Re: Solr suggester : duplicate suggestions

Posted by Dhanesh Radhakrishnan <dh...@hifx.co.in>.
@Paras Lehana.. Thanks for the reply
Yes "and" is present in the stop words list.



Dhanesh S.RSenior Technical Leade : dhanesh@hifx.co.in  | w : www.hifx.in712
 t   : (+91) 484 4011750
m : (+91) 994 666 6703


On Fri, Jan 10, 2020 at 3:07 PM Paras Lehana <pa...@indiamart.com>
wrote:

> Hi Dhanesh,
>
> Although I handle Auto-Suggest, I have worked a little with Suggester
> component. Suggester provides results as you type. Do you really need it?
>
> Also, I don't know if I'm correct, but where have you described '&' to be
> replaced with 'and'? Is 'and' present in your stopwords list?
>
> I think posting the query and results for both cases of first problem will
> help us more.
>
> On Thu, 9 Jan 2020 at 20:50, Dhanesh Radhakrishnan <dh...@hifx.co.in>
> wrote:
>
> > Dear all,
> > I'm facing two issues with solr suggester component.

· · · ·

- Tasks to complete
1. In the Solr suggester thread, how many issues does Dhanesh Radhakrishnan say he is facing with the suggester component?
2. Transcribe the Solr suggester thread from "Re: Solr suggester" up to and including "stop words list.".
Rely only on the Solr suggester thread for what comes next.

· · · ·

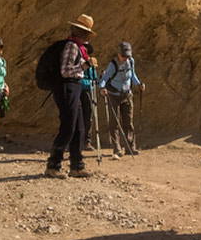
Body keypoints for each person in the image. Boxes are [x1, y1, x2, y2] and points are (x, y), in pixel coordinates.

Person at [45, 14, 96, 179]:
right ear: (83, 33)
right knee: (69, 126)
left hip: (74, 87)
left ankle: (77, 165)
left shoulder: (78, 47)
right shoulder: (72, 47)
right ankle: (53, 164)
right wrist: (85, 65)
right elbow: (65, 71)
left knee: (79, 127)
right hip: (68, 87)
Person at [99, 41, 146, 158]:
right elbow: (104, 79)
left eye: (127, 55)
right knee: (114, 123)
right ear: (118, 53)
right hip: (113, 95)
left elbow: (132, 75)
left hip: (127, 95)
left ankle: (130, 147)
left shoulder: (131, 61)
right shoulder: (113, 64)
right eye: (123, 55)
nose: (125, 58)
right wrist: (102, 88)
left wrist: (139, 84)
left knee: (128, 122)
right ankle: (117, 149)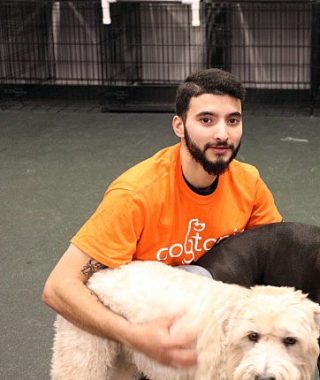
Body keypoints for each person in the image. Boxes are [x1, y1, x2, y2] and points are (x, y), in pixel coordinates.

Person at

· · · ·

- Results in order
1. Two.

2.
Re: Solr suggester : duplicate suggestions

Posted by Dhanesh Radhakrishnan <dh...@hifx.co.in>.
@Paras Lehana.. Thanks for the reply
Yes "and" is present in the stop words list.